Higher Path

12 02 2010

“I choose the path that brings the deepest reward to me and everyone concerned.”  from Alan Cohen’s new book A Daily Dose of Sanity, February 12.

Alan talks about the four choices we can make after an event occurs.  Do we wish to be retaliatory, a victim, stoic, or seek a higher vibration.  This is an excellent lesson for me today.  This effects me on many levels.  I have several different views of myself inside; modes I can slip into without realizing it.  Justifiable anger is the often the easiest mode I can slip into.  I am angry because____.  This reminds me of _____.  Therefore I have every right to ____. (and perpetuate the cycle of darkness).  In victim mode, life is hopeless, it’s not my fault so moping and crying is all I need to do.  Wandering around with my diaper full and hoping to gain enough attention so someone will change it for me.  I am also excellent at stoic or what I like to call monk mode.  I surrender to the emptiness, the calamity and the inevitability of karma.  I am therefore I live, and x, y, z events must therefore happen.  Sometimes I call it drift mode.  I can do all my spiritual practices, and know I did what I could, and then just sit back and idle by coping with life as best I can.

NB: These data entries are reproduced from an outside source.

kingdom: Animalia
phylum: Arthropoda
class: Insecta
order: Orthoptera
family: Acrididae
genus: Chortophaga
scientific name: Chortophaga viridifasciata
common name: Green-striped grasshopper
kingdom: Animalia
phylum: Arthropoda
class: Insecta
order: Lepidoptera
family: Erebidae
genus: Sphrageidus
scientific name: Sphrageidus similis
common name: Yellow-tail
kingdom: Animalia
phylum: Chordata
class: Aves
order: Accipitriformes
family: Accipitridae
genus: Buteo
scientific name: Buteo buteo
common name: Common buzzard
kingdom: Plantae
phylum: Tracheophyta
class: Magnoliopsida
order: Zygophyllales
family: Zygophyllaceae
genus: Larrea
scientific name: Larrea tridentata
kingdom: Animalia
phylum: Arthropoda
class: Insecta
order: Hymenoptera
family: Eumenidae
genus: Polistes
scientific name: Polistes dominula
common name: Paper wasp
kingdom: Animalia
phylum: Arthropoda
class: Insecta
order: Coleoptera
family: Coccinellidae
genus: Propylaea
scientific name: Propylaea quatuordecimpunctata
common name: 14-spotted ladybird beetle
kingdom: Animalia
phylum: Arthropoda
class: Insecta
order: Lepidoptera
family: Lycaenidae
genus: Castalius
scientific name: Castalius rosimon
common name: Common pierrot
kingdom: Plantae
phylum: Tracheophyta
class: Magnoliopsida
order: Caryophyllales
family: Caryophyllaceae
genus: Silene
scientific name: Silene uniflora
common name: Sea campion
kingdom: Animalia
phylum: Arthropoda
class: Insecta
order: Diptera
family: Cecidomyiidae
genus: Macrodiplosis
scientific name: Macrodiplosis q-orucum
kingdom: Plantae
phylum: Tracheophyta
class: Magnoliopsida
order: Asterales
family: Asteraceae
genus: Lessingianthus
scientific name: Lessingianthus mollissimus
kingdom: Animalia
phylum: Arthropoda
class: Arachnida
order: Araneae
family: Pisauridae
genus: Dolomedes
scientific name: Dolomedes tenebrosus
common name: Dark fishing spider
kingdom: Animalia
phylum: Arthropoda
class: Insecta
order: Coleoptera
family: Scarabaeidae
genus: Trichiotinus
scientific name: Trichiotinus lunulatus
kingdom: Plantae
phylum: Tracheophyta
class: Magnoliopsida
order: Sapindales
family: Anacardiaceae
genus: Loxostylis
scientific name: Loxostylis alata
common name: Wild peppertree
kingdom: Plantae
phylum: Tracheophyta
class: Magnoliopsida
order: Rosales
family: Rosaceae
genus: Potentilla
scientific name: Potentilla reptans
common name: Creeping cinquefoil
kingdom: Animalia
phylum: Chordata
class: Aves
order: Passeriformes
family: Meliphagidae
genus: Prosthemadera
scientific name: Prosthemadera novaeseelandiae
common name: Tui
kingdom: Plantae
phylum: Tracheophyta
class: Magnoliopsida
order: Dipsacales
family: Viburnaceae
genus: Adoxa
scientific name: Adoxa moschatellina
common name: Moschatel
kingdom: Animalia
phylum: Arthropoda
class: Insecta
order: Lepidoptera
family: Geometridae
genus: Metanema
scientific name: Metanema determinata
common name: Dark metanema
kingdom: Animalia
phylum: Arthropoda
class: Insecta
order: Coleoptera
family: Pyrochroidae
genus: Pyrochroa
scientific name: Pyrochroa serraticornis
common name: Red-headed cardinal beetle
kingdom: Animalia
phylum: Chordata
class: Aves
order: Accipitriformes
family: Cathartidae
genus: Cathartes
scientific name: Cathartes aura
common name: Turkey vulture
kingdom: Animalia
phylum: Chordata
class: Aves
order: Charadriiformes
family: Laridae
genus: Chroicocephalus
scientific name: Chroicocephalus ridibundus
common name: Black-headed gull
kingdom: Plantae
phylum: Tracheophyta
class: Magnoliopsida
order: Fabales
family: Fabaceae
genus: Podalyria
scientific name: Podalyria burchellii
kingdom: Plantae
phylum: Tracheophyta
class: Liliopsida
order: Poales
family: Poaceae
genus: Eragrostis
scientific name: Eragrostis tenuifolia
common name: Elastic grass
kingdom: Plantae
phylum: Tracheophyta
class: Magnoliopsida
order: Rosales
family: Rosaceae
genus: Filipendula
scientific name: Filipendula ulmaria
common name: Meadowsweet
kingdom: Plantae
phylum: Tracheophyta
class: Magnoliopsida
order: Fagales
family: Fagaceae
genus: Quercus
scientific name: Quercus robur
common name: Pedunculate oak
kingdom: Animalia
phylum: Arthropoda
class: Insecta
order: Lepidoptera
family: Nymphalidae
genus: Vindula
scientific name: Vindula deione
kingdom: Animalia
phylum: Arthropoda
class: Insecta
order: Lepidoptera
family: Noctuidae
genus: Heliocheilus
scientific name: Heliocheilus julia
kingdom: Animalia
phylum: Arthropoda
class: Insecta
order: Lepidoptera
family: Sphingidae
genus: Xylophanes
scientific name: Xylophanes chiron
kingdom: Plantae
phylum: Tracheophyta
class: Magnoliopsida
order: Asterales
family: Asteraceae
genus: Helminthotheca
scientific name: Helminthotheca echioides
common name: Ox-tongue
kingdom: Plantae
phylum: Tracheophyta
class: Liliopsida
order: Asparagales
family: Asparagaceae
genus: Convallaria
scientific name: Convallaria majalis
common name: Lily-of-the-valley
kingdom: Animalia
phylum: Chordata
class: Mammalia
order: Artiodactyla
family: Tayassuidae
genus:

And now for the Bonus round.  Seeking a higher path.  With bipolar, I can actively and at times simultaneously run around in the squirrel cage of my brain in all these modes, jumping from one to another as my mood shifts.  And yet sometimes, I manage to slow down enough, get out of the spin cycle, and seek a higher path.  Yes folks, I’m here to tell ya, even bipolar can be a gift, an opportunity, and a blessing in life.  It has been for me.

A higher path with bipolar started with thanking spirit for this unique mind and gift(even though I didn’t know what the gift was yet), and then actively looking for good in the experience.

The path to a higher life with bipolar was long and ardous for me yet the dividends I keep recieving, make it all worth while.

A major root of transformation from victim to healer with bipolar has been the active study of books by Alan and others like him over the years.  From the inside out, thought by thought, which resulted in positive acts, on a daily basis.  Unwiring the “I hate life”, mode to “wow, how cool is this, I can be naturally high without any drugs or expensive workshops, and I can survive dark nights of the soul and gain the insights and grow on a regular basis.  How freeing this is.”

I observe so many people that walk or bump through life, yet never feel great pain or ecstasy transform into real life lived inside of dreams/reality, or opened up inner life to roam and express more freely the joy of life itself.

A higher path in life may not be attractive, juicy, or have all the pizazz initially, yet the deep chuckle and first hand knowing of a person served deeply from a higher act, is deeply satisfying.